[Document images with source code]
:::
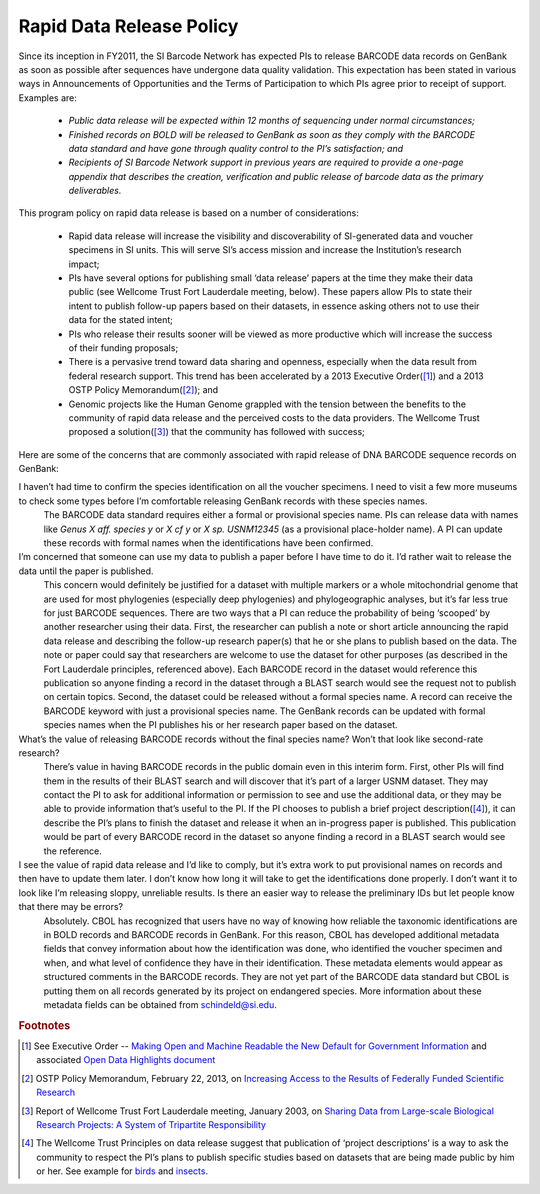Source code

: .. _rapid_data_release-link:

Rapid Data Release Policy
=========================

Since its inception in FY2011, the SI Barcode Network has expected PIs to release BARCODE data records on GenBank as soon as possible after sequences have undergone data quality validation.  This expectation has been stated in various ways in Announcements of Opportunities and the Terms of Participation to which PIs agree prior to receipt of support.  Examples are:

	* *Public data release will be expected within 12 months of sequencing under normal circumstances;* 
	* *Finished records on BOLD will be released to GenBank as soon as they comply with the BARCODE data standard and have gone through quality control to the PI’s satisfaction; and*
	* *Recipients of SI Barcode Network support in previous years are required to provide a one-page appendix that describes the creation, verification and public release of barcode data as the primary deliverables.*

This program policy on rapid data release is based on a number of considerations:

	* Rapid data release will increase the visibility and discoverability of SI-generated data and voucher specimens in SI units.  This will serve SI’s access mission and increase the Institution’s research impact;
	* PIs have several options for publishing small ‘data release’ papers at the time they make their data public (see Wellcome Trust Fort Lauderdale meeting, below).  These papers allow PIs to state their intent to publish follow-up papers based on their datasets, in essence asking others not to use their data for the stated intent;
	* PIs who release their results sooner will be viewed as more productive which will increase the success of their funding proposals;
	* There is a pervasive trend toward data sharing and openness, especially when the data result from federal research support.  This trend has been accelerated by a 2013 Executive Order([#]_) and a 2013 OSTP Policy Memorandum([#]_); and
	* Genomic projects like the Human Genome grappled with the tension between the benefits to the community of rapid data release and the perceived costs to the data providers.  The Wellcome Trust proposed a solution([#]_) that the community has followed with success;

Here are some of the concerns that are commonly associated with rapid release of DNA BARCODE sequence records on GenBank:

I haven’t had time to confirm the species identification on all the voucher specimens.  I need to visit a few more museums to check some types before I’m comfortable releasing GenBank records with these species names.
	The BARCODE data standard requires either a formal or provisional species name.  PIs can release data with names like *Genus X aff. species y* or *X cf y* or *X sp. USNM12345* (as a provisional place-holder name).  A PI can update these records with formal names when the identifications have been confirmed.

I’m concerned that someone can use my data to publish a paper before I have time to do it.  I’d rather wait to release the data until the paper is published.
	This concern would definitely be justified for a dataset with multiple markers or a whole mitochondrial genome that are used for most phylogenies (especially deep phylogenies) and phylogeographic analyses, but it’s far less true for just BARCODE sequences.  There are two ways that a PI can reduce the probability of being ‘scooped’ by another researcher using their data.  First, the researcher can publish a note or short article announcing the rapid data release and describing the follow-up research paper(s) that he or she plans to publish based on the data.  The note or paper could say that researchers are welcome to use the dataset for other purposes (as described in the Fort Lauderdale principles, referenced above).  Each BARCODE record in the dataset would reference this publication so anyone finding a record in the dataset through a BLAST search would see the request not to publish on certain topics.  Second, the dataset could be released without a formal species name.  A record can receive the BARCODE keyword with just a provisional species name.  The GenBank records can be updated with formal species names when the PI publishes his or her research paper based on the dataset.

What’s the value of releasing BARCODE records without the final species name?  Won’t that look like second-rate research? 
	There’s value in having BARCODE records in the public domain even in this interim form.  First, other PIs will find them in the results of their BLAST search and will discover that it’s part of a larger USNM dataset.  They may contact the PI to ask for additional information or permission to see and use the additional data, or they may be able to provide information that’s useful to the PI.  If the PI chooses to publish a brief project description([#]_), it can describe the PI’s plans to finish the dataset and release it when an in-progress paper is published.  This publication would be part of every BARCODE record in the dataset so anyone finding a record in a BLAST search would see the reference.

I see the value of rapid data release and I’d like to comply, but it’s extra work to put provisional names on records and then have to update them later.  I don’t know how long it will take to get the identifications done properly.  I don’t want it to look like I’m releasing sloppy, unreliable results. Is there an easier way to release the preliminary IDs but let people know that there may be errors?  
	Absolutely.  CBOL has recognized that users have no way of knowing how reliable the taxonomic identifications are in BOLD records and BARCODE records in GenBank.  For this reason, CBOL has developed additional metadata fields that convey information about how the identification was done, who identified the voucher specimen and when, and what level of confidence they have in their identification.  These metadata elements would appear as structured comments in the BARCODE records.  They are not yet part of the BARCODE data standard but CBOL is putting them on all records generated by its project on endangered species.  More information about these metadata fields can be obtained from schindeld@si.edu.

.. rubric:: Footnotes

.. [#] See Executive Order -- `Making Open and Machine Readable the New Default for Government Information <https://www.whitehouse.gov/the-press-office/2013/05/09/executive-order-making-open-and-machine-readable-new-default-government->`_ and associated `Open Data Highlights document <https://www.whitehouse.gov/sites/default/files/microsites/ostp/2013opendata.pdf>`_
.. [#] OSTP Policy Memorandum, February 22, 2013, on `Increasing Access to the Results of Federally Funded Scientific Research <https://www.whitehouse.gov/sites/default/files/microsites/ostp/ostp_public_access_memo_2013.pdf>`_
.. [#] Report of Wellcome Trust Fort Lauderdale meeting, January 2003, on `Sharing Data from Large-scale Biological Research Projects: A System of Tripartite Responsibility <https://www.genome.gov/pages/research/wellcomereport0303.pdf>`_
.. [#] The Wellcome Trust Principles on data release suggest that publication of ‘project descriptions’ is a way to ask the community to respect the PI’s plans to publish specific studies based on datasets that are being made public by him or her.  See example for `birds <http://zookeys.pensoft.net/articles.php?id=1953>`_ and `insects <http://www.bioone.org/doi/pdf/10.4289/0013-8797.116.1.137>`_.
:::
- [WORK REQUEST] Copy the lines above exactly. Start with the line containing "the stated intent;", end with the line containing "their funding proposals;", and include both.

- [EXERCISE RESPONSE]
	* PIs have several options for publishing small ‘data release’ papers at the time they make their data public (see Wellcome Trust Fort Lauderdale meeting, below).  These papers allow PIs to state their intent to publish follow-up papers based on their datasets, in essence asking others not to use their data for the stated intent;
	* PIs who release their results sooner will be viewed as more productive which will increase the success of their funding proposals;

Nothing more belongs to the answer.